Building automation and central plant control
To run energy plants effectively, efficiently and resiliently, modern hospitals must employ an up-to-date energy-management and control system, also referred to as a building automation and control system.
A properly designed and applied automated system ensures that the institution is keeping pace with technological changes within its operations and its own equipment, whose manufacturers are constantly introducing products that are more capable, versatile and flexible. Automated systems orchestrate the work of these modernized units so that they can be operated effectively and deliver maximum value.
The role of these sophisticated control systems can be compared to that of a band leader, constantly monitoring and ensuring that all energy systems are working seamlessly together and are capable of responding to changes quickly. Automated management ensures that systems are working just the way they should to satisfy the hospital’s needs and are delivering no more or less than what is required.
These new systems also are ideal for the delivery of information. Thirty years ago, most chiller and boiler plants were controlled through the use of analog technologies. Today’s automated systems use a graphical user interface (GUI), coupled with a system of quick-responding and highly precise digital controls.
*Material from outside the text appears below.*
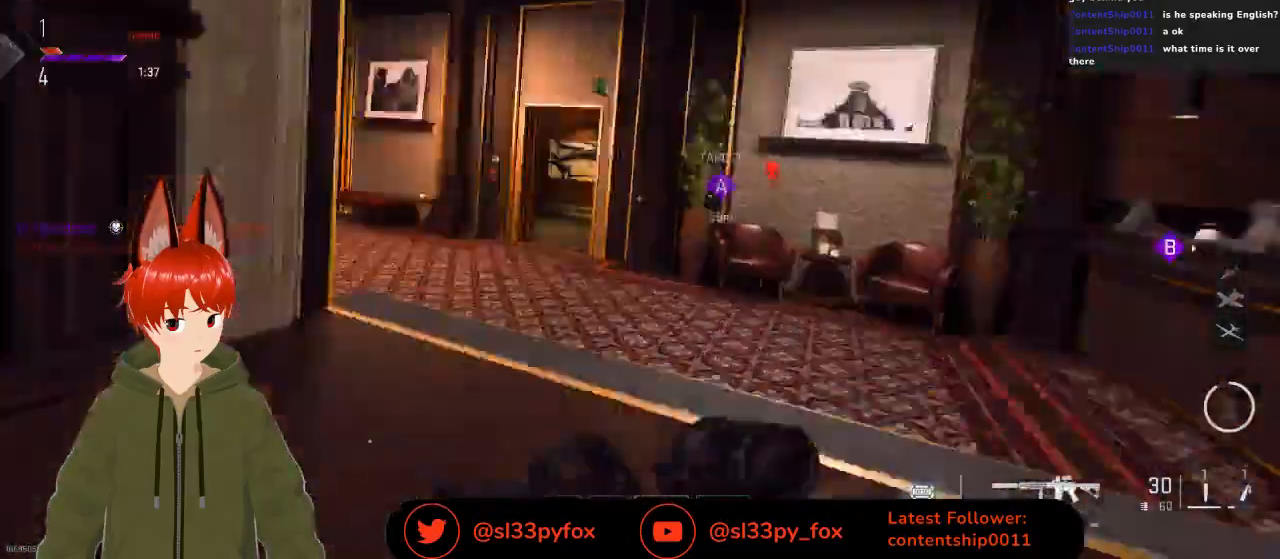
{"buttons": [], "left_stick": "right", "right_stick": "up", "events": [[67, "left_stick", "up-right"], [167, "left_stick", "right"], [167, "right_stick", "up"]]}
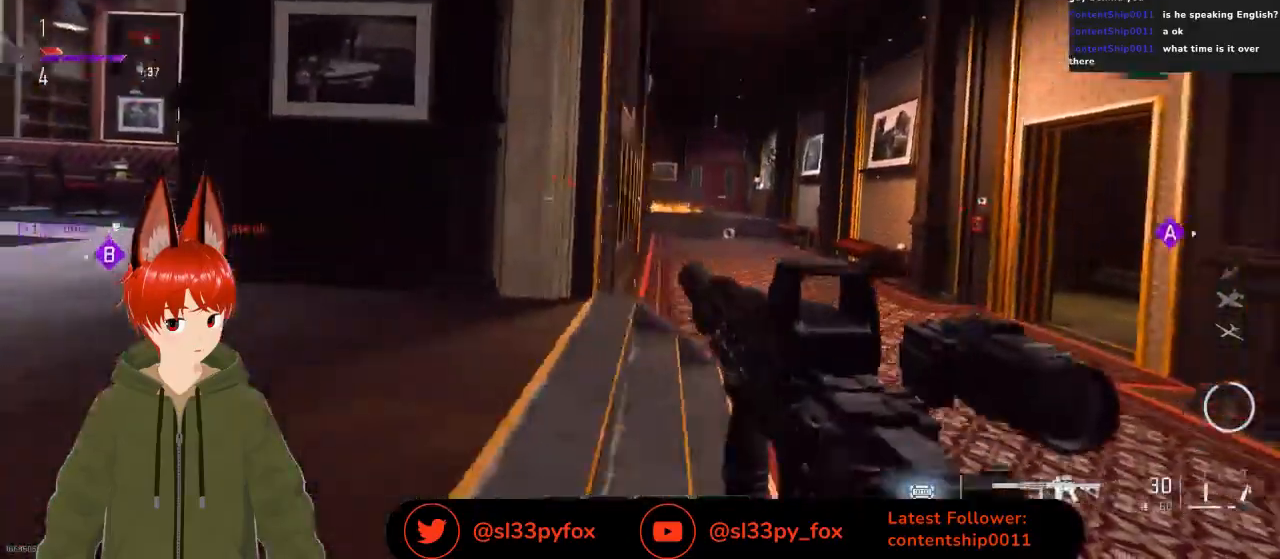
{"buttons": [], "left_stick": "right", "right_stick": "center", "events": [[200, "L1", "down"], [200, "right_stick", "center"], [267, "L1", "up"]]}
Although, in practice, the use of thermometers and gauges in plants is never discouraged, a GUI — coupled with a system of digital controls — provides an invaluable graphical window into the precise operation of these systems. Operators receive and are able to comprehend vital information more quickly. Data are conveyed in a format that is easier to observe and absorb than when using text-based or analog control systems.
Today’s boiler and chiller technologies offer digital controls that directly interface with central automated systems. Yet, energy managers must avoid over-integrating their systems. This is a common mistake, especially in the face of automation vendors who sometimes oversell integration. Many, if not most, proprietary black box or software optimization programs are not as vital as advertised, and can be costly to implement, especially considering their benefit. This is another big reason why we stress that automated energy-management and control systems always be properly designed and applied.
Energy managers also should properly adjust their personnel needs when it comes to building automation and control systems. Although these systems are designed to be user-friendly, staff will require training on the implemented systems. It’s also important not to duplicate the skill sets of technical staff already on hand.
Making the case
Most CFOs may not understand chiller or boiler technology. But they all understand the wisdom of a wise and timely investment that serves the long-term interests of their hospital system.
Modern chillers, decentralized boilers, and a properly designed and applied automated management system all make sense as investments. To serve patients and staff alike, energy management professionals are well-positioned and have access to the right information to make that case.